Why? On the face of it the answer seems obvious: we like books. Don’t we simply go to book festivals the way rugby enthusiasts attend rugby matches, or music lovers attend concerts?
Someone, who even Professor Google cannot help me identify, declared that wanting to meet a writer because you love books, is like wanting to meet a pig because you like pork. On the other hand, novelist A. L. Kennedy who writes about writing for The Guardian - and attends a lot of book festivals - suggests that a writer’s work is “in various ways, highly characteristic of who they truly are” and so, if you “like the fruit” you will probably also ”enjoy the tree.”
However even she warns that it can be a “disturbing experience” to actually meet the author “you've been tremendously intimate with” through a reading of their books. “Observe your idol for a while before approaching” she cautions, and “should he or she cuff an old lady out of their way or step on a dog, then maybe allow them to retain their mystery.”
I can attest that not one dog was stepped on, or old lady cuffed, during the Volume Mapua Literary Festival. The authors - poets, essayists, novelists, historians - New Zealanders all, and their interviewers, were remarkably well-behaved, open and responsive in conversation and when fielding questions from the audience. Even the mobile phones attending the festival were well-behaved: just once, one of them had the temerity to interrupt a session but it was hastily silenced.

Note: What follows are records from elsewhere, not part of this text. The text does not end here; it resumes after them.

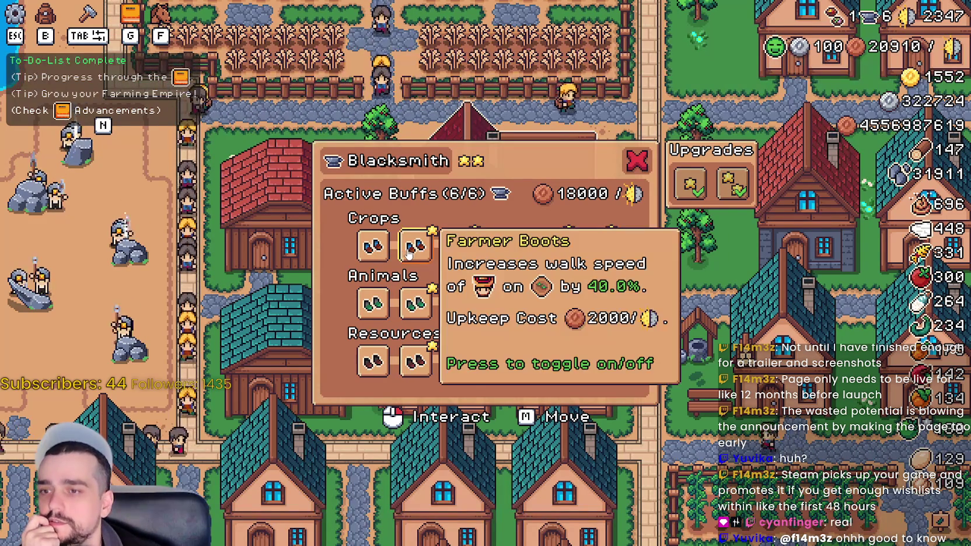
pyautogui.moveTo(523, 250)
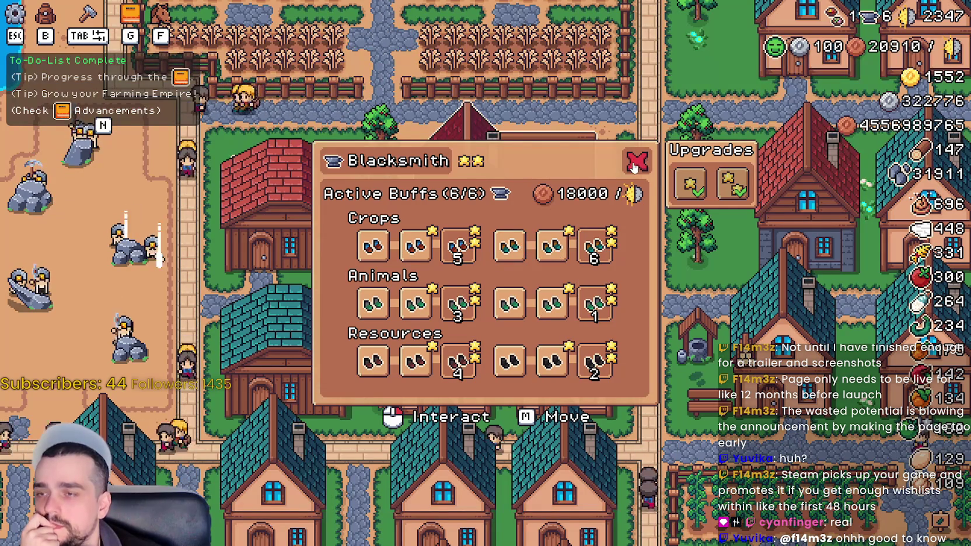
pyautogui.click(378, 250)
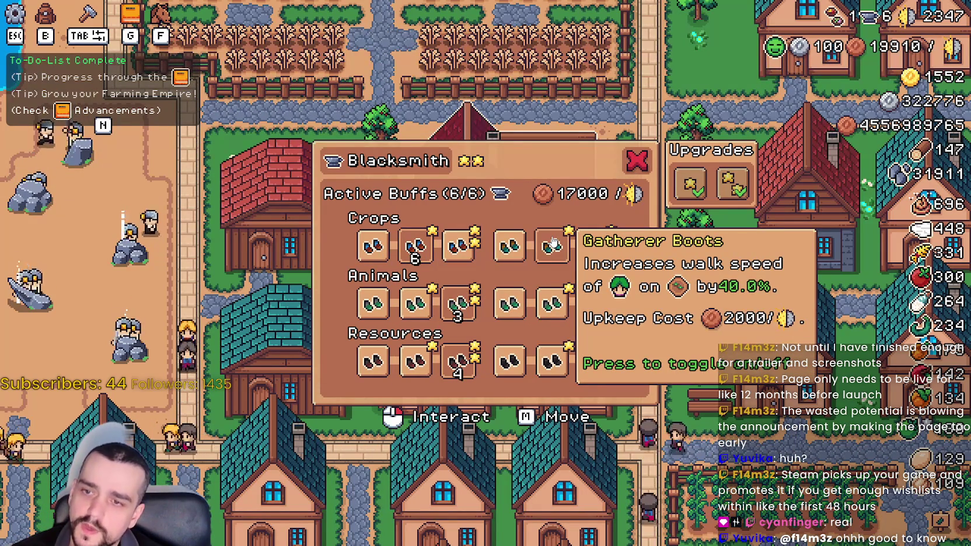
pyautogui.moveTo(453, 250)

It’s said that it takes a village to raise a child. After attending the Auckland Writers Festival earlier this year I’ve decided that a village is also the perfect place to raise a book festival. True, the calibre and variety of the New Zealand and international writers at the Auckland festival was extraordinary. However, the sheer size of the event was overwhelming and exhausting. The crowds in Auckland where large, and consequently so were the queues for refreshments, toilets and book signings. The venues were large too. The best seats went to the nimblest and fleetest of foot. For the rest of us, the authors and their interviewers were but tiny dolls on a faraway stage, more easily visible on giant video screens rather than in the too, too distant flesh.

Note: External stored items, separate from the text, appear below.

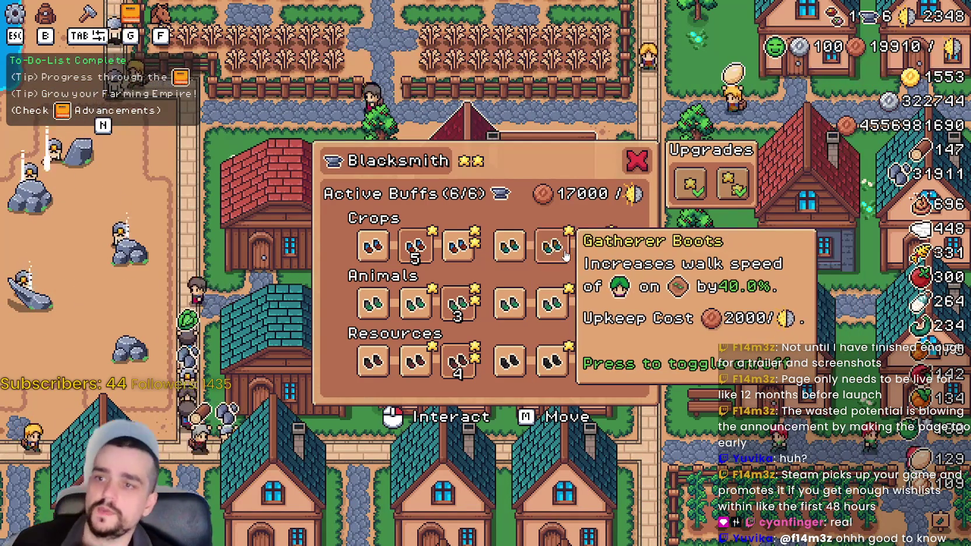
# Turn on the fifth Crops boot buff and check the upkeep total.
pyautogui.click(565, 255)
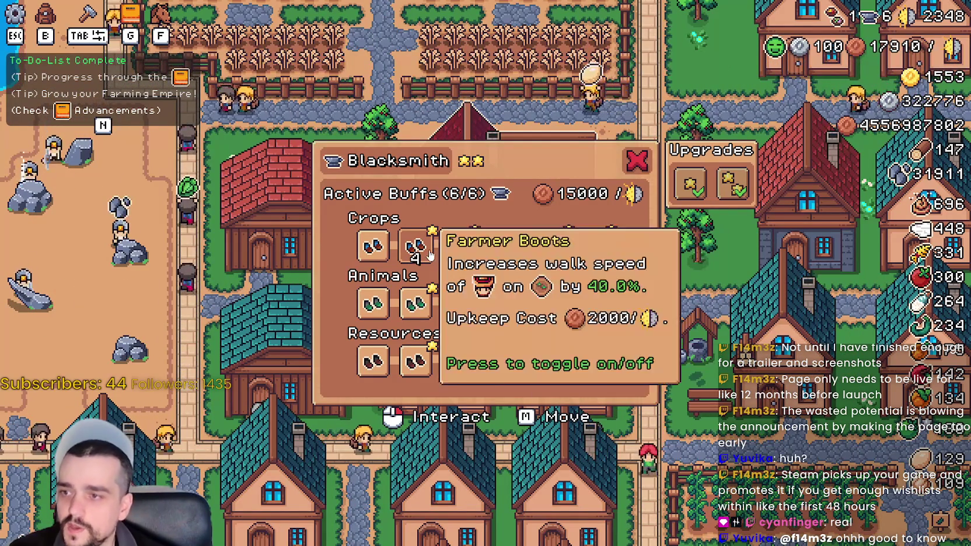
pyautogui.moveTo(690, 188)
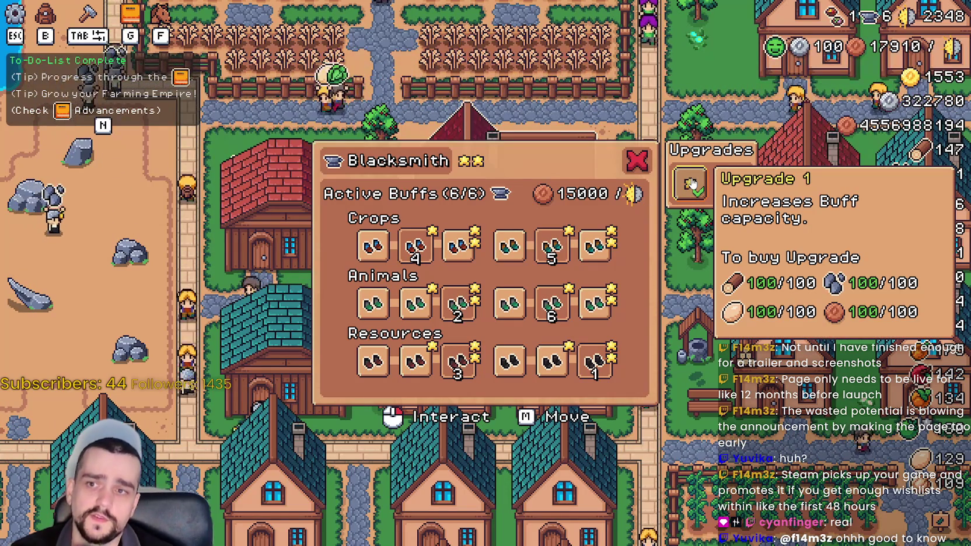
pyautogui.moveTo(719, 190)
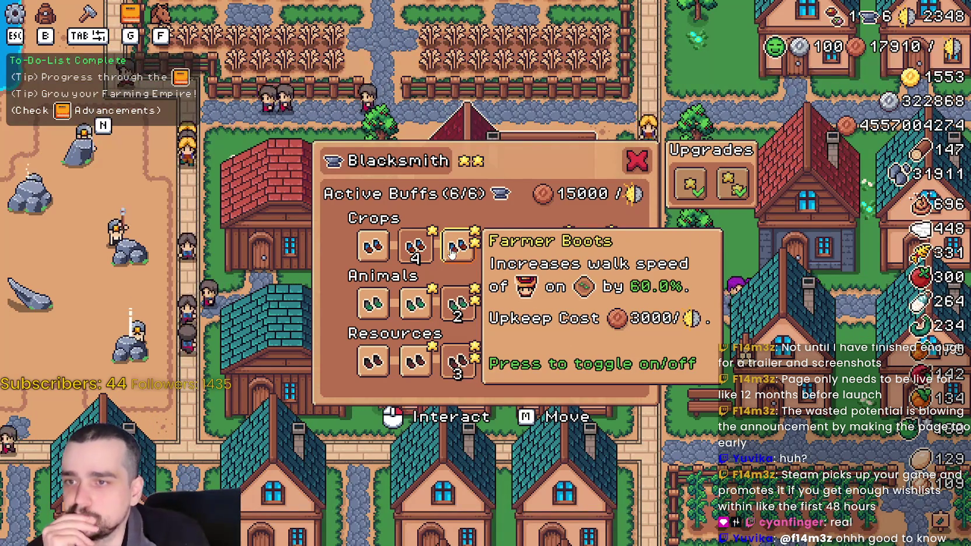
pyautogui.moveTo(364, 248)
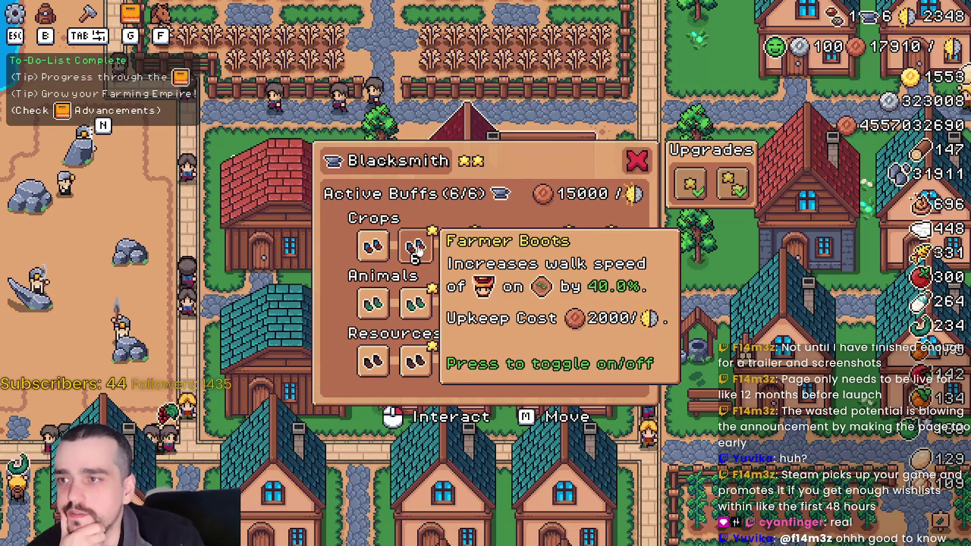
# Switch off all the currently active boot buffs.
pyautogui.click(458, 303)
pyautogui.click(458, 362)
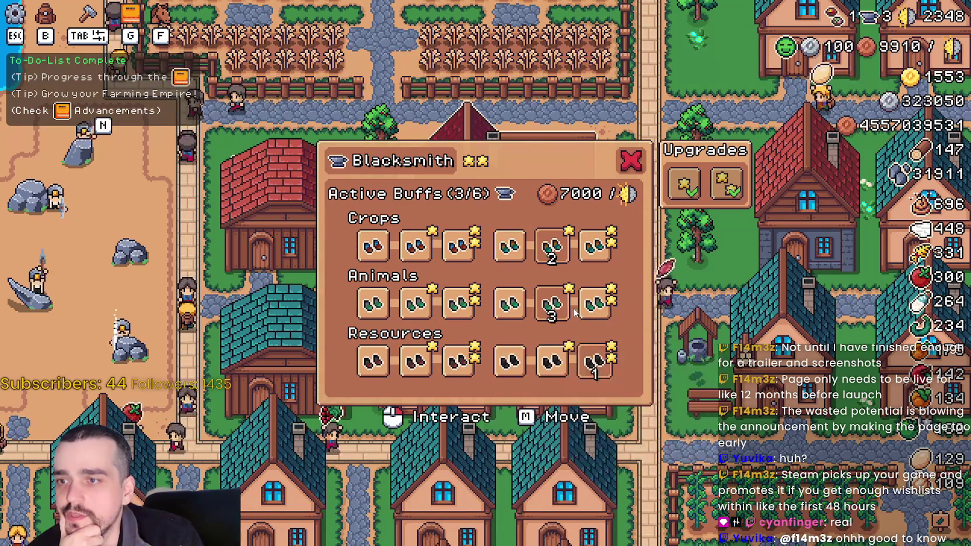
pyautogui.click(588, 361)
pyautogui.click(587, 361)
pyautogui.click(551, 245)
pyautogui.moveTo(888, 52)
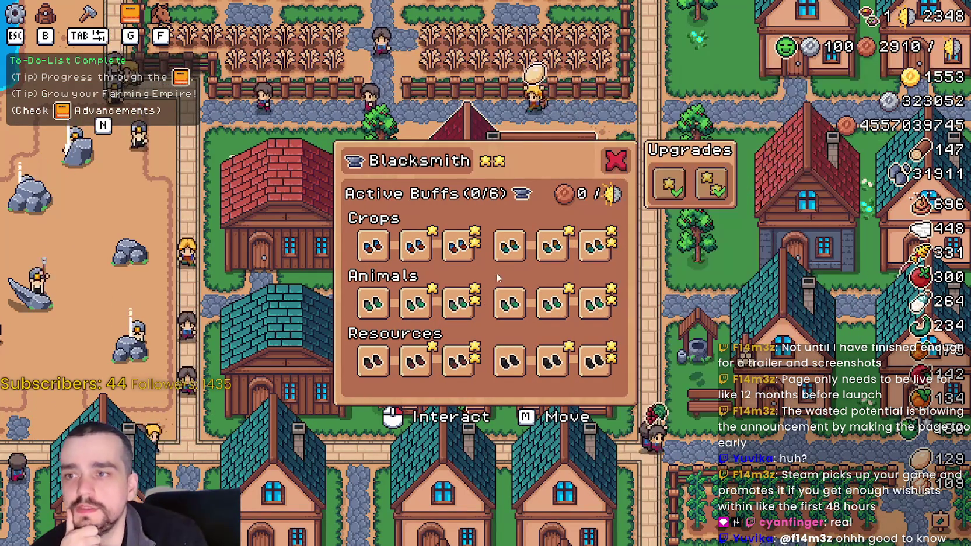
# Turn on the third- and sixth-column boots for Crops, Animals and Resources.
pyautogui.click(458, 245)
pyautogui.click(458, 303)
pyautogui.click(458, 361)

In comparison, the book festival held in the Mapua village hall was a restful and intimate affair which shrank both the physical and psychic distance between writer and reader. In this quiet space it was a delight to follow the writers wherever they and their readings led, from a backyard washing line or lemon tree, to central Otago, the Kermadecs, Prague or Menton. In the quietness it was easy to enjoy the magic that is born of open-hearted conversation and to celebrate the human creative impulse. I enjoyed the Mapua festival and I will enjoy Page & Blackmore Pukapuka Talks later this month too: the everyday world has too few creative conversations undertaken in a peaceful and celebratory environment.

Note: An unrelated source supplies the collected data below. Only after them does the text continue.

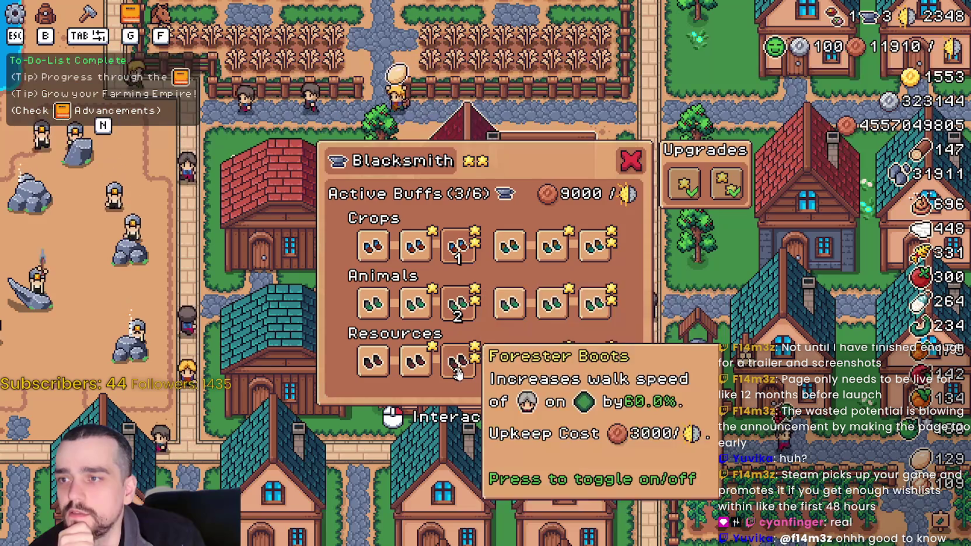
pyautogui.click(595, 245)
pyautogui.click(596, 303)
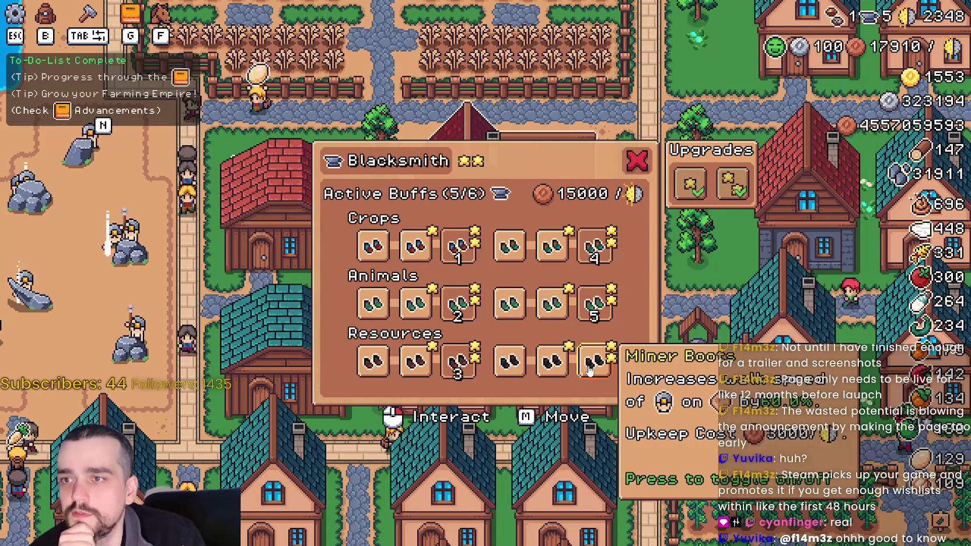
pyautogui.click(595, 362)
# Swap expensive boots for cheaper ones until six buffs cost 10000 upkeep.
pyautogui.click(595, 362)
pyautogui.click(595, 303)
pyautogui.click(509, 303)
pyautogui.click(509, 362)
pyautogui.click(595, 245)
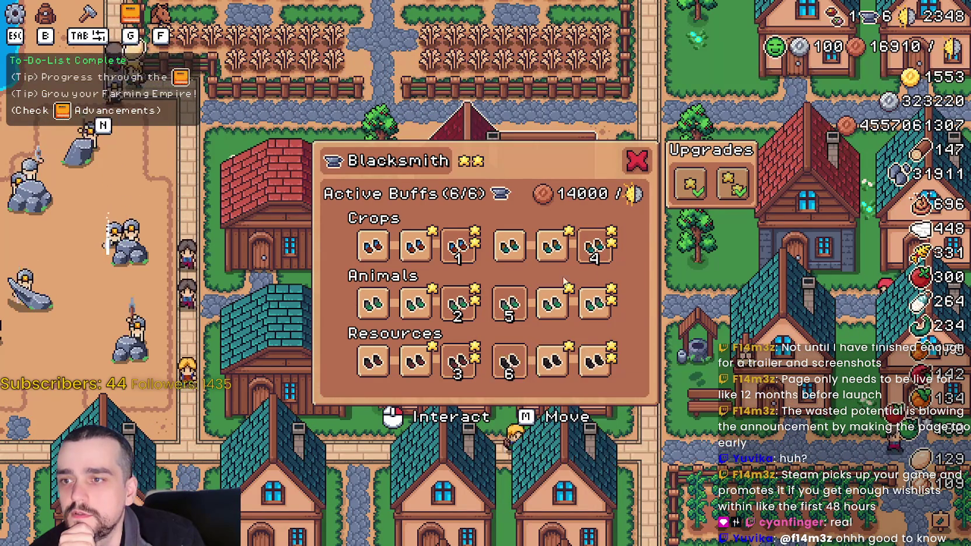
pyautogui.click(551, 245)
pyautogui.click(458, 245)
pyautogui.click(415, 245)
pyautogui.click(458, 362)
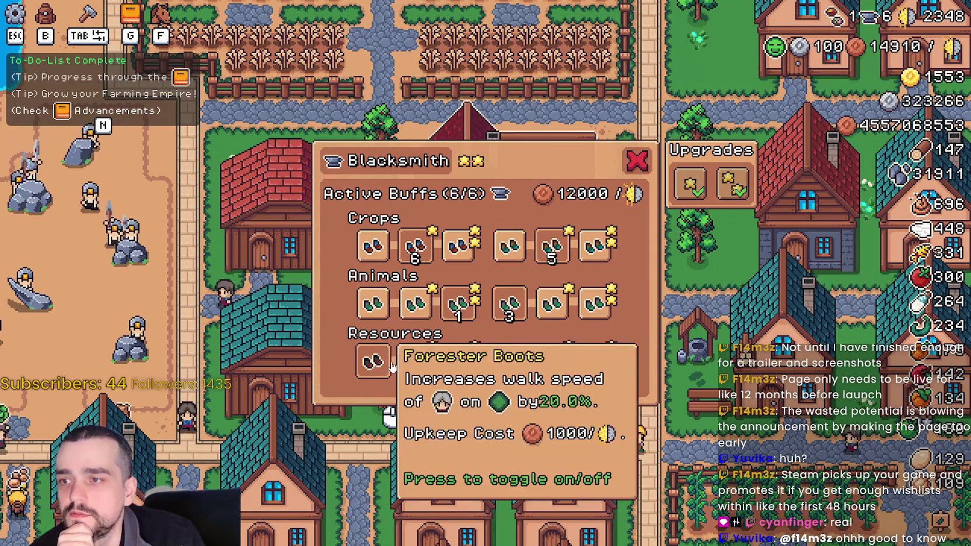
pyautogui.click(372, 362)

Printed on the brown paper bags which enclose books bought from Wellington’s Unity Books, there’s a wonderful celebratory riff about the nature of books by Nigel Cox. A book, it says, is “Something that sings. That argues. That tells a story. That seduces … explains how … keeps you awake … recalls the past … can see the future … that may not be seen again … that says just what you’ve been thinking … never gets tired … that remembers all the words all the way through to the end without a single mistake: something wonderful.”
And that is pretty much exactly what a good book festival is too.